# Areas to live in



## mnass (May 20, 2008)

hi all, we would be relocating to dubai on a very short notice...cmoing this summer and we have 2 young children, a boy of 5 and a girl of 11 months. I've been desperately sending applications to schools for my 5 year old as you'd all know they're full to the brim!

We're now looking at areas to live in and have NO CLUE. my husband's office would be around jumeirah beach and if anyone can point us in the right direction on areas where we can find houses would be great. hear trafiic is a nightmare and ideally we want to be near (if possible at all) to both work and school...then again, we don't even know which school my son is going to!!! 

thanks!!


----------



## sgilli3 (Mar 23, 2008)

It will also depend on what your housing allowance is like...there is no use suggesting areas that are out of your budget.


----------



## mnass (May 20, 2008)

i'd say it'll be around 250k to 300k a year.


----------



## cairogal (Aug 11, 2007)

What sort of curriculum are you looking for?


----------



## mnass (May 20, 2008)

i'd say the british system for schools and for housing, a villa with minimum 4 bedrooms...with our estimated budget i just wanted to get a feel of the areas we can afford


----------



## sgilli3 (Mar 23, 2008)

You are best to work out schooling 1st.

Most companies put their employer in self cont. apartments/hotels for the 1st month...to give you time to work out your housing.
Things change very quickly here, so a month is usually enough time.
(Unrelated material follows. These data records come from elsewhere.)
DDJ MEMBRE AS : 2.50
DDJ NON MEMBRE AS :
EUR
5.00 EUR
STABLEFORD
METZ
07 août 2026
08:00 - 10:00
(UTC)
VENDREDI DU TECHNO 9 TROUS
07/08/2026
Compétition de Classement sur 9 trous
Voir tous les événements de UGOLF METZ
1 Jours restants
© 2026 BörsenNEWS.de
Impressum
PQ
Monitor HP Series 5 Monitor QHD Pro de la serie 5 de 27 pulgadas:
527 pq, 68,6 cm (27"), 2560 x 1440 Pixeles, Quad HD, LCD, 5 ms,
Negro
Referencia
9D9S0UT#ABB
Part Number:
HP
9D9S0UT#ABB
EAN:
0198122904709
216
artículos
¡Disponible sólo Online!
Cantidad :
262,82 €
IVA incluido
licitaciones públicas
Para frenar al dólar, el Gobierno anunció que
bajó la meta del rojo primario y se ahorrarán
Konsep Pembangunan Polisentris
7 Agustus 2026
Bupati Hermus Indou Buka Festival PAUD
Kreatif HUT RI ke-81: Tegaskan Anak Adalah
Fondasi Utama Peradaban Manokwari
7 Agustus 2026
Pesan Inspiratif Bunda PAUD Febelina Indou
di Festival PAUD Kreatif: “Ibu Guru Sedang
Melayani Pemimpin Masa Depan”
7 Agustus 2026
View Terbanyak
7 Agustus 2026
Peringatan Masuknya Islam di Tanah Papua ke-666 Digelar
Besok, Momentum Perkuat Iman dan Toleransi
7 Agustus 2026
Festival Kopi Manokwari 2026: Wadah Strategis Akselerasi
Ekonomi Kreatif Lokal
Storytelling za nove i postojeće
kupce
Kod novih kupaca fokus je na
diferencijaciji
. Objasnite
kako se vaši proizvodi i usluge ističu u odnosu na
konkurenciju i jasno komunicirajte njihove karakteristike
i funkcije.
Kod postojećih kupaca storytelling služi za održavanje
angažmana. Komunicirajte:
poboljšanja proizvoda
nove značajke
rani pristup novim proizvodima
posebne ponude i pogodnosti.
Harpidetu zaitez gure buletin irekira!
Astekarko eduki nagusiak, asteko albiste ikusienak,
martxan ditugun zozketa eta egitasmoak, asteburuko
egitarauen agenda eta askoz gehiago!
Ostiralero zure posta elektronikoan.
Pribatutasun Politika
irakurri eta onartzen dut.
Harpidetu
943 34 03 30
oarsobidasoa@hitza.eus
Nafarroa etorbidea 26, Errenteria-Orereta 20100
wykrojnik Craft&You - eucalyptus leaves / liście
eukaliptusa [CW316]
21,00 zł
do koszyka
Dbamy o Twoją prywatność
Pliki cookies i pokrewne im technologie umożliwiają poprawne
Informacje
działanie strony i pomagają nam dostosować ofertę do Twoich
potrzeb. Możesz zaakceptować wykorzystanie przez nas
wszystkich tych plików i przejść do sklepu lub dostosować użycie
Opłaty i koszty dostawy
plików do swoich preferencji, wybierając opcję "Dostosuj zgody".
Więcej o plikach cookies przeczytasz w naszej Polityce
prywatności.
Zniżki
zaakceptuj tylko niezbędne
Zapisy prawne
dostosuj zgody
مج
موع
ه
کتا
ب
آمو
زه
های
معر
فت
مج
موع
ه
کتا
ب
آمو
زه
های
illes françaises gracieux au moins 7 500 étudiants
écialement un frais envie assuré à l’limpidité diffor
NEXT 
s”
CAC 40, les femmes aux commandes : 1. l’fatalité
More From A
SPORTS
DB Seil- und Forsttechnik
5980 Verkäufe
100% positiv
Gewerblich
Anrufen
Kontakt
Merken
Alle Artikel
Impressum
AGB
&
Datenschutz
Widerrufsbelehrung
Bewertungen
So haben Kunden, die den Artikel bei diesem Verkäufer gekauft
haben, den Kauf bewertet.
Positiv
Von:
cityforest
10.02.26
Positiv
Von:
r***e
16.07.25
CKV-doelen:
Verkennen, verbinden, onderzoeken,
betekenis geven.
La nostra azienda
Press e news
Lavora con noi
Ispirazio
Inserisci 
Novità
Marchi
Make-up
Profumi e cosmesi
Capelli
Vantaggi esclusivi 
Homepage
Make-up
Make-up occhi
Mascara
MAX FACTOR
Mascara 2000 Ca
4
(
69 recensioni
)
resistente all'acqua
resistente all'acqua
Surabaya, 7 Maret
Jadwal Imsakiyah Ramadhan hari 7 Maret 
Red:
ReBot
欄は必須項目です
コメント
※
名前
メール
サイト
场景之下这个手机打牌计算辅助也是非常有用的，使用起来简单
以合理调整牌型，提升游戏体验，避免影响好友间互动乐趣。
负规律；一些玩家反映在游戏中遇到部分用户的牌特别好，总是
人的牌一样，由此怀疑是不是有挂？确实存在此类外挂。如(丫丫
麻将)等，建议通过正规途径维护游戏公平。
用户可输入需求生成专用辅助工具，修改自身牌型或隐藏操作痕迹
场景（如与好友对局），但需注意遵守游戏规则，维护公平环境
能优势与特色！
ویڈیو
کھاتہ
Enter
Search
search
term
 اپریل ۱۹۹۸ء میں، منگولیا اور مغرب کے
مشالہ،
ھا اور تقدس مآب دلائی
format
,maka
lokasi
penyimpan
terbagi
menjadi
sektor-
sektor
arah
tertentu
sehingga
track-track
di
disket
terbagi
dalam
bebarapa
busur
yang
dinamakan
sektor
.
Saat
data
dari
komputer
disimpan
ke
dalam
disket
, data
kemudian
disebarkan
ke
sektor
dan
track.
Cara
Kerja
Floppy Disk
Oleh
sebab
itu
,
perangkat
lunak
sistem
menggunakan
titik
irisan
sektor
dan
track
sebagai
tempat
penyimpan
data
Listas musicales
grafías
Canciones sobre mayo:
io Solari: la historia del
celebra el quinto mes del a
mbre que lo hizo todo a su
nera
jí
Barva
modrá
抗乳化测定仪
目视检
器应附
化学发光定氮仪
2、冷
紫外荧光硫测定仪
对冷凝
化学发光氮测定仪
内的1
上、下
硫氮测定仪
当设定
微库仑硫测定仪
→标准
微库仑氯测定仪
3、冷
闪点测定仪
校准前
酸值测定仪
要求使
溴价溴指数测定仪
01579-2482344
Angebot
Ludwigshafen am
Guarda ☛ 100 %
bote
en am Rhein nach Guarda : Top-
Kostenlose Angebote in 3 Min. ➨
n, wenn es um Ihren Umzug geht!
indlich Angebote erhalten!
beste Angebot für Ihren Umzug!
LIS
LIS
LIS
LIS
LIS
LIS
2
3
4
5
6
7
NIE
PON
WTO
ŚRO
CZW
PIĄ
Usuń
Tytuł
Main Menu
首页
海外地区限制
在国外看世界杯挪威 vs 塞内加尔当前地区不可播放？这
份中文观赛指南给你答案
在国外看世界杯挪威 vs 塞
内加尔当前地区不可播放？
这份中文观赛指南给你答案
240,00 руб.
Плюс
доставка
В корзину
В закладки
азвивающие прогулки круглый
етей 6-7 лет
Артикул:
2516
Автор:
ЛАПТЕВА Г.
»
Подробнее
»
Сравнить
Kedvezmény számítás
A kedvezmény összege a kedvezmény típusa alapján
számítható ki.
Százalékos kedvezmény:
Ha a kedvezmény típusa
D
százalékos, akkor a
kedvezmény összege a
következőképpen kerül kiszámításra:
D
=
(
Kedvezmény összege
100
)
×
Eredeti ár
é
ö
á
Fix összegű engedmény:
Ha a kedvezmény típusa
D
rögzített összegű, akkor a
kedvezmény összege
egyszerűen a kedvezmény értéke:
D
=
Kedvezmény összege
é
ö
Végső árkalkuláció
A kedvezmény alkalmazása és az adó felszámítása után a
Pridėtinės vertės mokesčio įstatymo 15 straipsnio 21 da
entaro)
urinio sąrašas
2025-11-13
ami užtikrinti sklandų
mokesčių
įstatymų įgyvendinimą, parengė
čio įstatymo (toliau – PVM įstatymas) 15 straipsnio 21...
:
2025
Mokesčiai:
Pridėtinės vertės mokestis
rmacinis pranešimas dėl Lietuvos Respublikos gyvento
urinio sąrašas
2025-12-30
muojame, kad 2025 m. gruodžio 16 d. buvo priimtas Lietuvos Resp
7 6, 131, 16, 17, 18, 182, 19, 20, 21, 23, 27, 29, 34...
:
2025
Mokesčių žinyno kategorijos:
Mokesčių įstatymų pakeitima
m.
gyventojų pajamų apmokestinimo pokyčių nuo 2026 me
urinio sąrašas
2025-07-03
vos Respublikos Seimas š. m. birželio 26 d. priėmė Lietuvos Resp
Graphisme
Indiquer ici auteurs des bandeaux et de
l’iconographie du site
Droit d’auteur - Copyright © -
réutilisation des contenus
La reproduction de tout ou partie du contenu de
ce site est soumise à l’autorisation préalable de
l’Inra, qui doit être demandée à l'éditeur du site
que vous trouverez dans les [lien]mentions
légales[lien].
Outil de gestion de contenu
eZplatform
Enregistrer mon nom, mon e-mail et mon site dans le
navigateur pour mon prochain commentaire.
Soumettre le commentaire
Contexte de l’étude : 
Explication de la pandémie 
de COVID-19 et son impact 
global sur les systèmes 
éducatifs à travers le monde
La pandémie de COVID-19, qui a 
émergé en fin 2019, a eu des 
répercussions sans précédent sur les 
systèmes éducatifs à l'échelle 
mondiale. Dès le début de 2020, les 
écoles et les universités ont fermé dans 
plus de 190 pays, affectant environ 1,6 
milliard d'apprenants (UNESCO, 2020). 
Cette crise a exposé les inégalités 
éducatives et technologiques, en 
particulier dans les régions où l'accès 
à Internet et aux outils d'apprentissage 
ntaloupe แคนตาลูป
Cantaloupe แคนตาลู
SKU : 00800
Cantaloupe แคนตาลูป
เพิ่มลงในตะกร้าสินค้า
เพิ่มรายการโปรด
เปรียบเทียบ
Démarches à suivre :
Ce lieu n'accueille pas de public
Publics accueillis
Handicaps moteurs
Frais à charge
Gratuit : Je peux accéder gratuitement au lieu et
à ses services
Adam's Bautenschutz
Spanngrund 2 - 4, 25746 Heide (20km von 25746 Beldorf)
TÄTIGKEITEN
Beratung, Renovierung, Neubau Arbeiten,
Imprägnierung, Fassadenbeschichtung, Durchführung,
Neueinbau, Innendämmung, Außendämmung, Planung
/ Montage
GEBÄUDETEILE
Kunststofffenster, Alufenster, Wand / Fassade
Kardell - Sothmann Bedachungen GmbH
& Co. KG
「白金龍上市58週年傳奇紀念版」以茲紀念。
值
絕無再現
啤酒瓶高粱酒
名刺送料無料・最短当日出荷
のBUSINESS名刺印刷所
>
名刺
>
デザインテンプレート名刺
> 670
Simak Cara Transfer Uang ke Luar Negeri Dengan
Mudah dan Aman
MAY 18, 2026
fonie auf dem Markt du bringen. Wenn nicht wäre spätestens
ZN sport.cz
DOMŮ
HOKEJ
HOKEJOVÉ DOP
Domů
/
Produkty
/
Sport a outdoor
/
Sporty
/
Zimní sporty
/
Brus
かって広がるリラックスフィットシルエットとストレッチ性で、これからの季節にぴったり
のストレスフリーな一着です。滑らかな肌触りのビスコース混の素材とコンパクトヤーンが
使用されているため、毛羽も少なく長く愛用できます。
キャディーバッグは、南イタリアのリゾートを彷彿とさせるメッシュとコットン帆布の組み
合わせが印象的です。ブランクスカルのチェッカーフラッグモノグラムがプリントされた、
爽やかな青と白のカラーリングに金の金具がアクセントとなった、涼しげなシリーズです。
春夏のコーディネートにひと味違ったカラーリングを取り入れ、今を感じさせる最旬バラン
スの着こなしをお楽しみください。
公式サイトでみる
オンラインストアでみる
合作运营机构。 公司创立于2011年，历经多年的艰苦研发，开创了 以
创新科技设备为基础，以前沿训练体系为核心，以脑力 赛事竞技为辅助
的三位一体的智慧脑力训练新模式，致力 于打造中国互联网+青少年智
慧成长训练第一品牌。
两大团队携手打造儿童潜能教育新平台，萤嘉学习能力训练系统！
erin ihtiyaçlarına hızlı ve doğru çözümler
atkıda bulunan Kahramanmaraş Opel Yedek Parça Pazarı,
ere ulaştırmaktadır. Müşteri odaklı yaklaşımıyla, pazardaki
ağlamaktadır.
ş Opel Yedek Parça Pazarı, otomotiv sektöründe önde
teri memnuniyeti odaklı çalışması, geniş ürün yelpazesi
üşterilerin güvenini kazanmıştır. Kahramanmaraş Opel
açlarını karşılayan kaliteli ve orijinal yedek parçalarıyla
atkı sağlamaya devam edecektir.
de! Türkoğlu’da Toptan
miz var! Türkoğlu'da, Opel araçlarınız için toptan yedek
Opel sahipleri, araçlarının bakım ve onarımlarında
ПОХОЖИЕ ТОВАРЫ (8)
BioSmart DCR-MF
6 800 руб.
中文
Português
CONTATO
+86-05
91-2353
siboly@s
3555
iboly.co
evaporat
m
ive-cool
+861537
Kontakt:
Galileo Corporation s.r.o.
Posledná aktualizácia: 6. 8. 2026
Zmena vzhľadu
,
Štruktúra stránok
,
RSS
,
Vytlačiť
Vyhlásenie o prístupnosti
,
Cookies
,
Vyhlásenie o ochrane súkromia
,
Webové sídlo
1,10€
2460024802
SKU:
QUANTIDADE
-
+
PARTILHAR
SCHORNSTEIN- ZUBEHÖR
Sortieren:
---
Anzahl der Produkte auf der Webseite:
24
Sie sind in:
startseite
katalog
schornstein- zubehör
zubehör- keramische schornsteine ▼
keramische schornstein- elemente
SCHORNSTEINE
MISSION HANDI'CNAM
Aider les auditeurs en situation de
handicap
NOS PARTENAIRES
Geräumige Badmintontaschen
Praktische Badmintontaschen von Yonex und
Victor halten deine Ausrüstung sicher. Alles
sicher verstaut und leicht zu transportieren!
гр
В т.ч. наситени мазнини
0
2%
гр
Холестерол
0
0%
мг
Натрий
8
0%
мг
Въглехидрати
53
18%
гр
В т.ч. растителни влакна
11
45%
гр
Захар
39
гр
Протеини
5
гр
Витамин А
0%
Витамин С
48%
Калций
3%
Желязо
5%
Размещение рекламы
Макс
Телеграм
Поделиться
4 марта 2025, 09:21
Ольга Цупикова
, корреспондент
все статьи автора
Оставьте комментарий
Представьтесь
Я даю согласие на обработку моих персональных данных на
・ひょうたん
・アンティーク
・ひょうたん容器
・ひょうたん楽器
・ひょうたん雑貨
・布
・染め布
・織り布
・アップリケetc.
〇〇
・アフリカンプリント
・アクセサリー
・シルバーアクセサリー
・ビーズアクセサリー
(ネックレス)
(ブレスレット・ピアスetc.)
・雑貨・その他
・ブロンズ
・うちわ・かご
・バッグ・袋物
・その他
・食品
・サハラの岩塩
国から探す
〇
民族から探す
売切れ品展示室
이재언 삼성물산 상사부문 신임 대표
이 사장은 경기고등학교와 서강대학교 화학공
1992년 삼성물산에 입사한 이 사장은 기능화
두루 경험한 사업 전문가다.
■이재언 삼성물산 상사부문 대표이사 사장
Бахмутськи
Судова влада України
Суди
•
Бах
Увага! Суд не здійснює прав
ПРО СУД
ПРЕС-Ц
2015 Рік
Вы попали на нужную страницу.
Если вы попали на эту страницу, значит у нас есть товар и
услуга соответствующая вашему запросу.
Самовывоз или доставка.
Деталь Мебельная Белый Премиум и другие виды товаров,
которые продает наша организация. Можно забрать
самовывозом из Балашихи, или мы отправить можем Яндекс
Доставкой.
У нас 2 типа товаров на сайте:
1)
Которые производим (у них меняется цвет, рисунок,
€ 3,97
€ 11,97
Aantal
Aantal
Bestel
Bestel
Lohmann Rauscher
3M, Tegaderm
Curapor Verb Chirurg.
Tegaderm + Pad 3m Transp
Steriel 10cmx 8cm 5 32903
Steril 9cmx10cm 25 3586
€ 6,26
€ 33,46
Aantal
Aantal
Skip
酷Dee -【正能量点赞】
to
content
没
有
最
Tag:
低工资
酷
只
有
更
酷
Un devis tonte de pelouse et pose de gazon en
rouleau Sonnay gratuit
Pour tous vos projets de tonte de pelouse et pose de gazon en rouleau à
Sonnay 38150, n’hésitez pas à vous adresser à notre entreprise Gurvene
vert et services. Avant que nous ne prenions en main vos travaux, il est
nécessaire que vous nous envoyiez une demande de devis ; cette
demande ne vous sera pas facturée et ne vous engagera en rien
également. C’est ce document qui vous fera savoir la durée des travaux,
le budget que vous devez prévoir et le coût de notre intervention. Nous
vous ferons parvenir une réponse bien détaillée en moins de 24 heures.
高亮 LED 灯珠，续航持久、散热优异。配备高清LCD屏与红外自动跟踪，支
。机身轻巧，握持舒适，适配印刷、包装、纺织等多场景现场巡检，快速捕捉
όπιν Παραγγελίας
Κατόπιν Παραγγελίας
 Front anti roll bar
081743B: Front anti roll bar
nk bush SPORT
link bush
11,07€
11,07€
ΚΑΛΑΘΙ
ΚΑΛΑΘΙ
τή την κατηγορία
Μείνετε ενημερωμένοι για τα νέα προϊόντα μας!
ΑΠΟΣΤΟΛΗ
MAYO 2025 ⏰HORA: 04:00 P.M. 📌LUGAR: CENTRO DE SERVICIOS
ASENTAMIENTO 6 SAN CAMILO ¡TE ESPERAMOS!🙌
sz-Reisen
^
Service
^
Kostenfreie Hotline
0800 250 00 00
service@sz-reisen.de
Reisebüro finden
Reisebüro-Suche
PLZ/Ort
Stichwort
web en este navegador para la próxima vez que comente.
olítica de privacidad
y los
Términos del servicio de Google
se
Have a look at Dubai Property Real Estate – Rent, buy or Sale Property in Dubai, Apartment and Villa with Better Homes. Manage or Invest in Dubai Property with us. to get an idea of rentals, and what your money will get.

Did the company give an exact amount to spend...or is the amount what your hoping for.

Schools do have wait lists...you will need to put his name down (+ pay a registration fee) at lots of schools. Some have been on term break, so may not have been around to answer questions etc.

Dont forget school breaks up for summer very soon (some as early as next week)....so get onto that 1st (before housing)


----------



## mnass (May 20, 2008)

thanks sigilli3. school is the biggest concern for us now. 

i'd say you're right and we would probably be in a hotel for the first month before we find a house. any recommended areas? the budget is what has been mentioned, but no confirmed figure yet. so we're trying to get a feel of what we can get for that budget, that'd also help in the negotiating of the contract for my husband. the last thing we want is to move and be in a situation where we are "worse off" than what we have now.

i'm glad you've mentioned about some schools being on term break and I've been anxiously waiting for responses from 2 schools with regards to the application. 

will check out the website. thanks again.


----------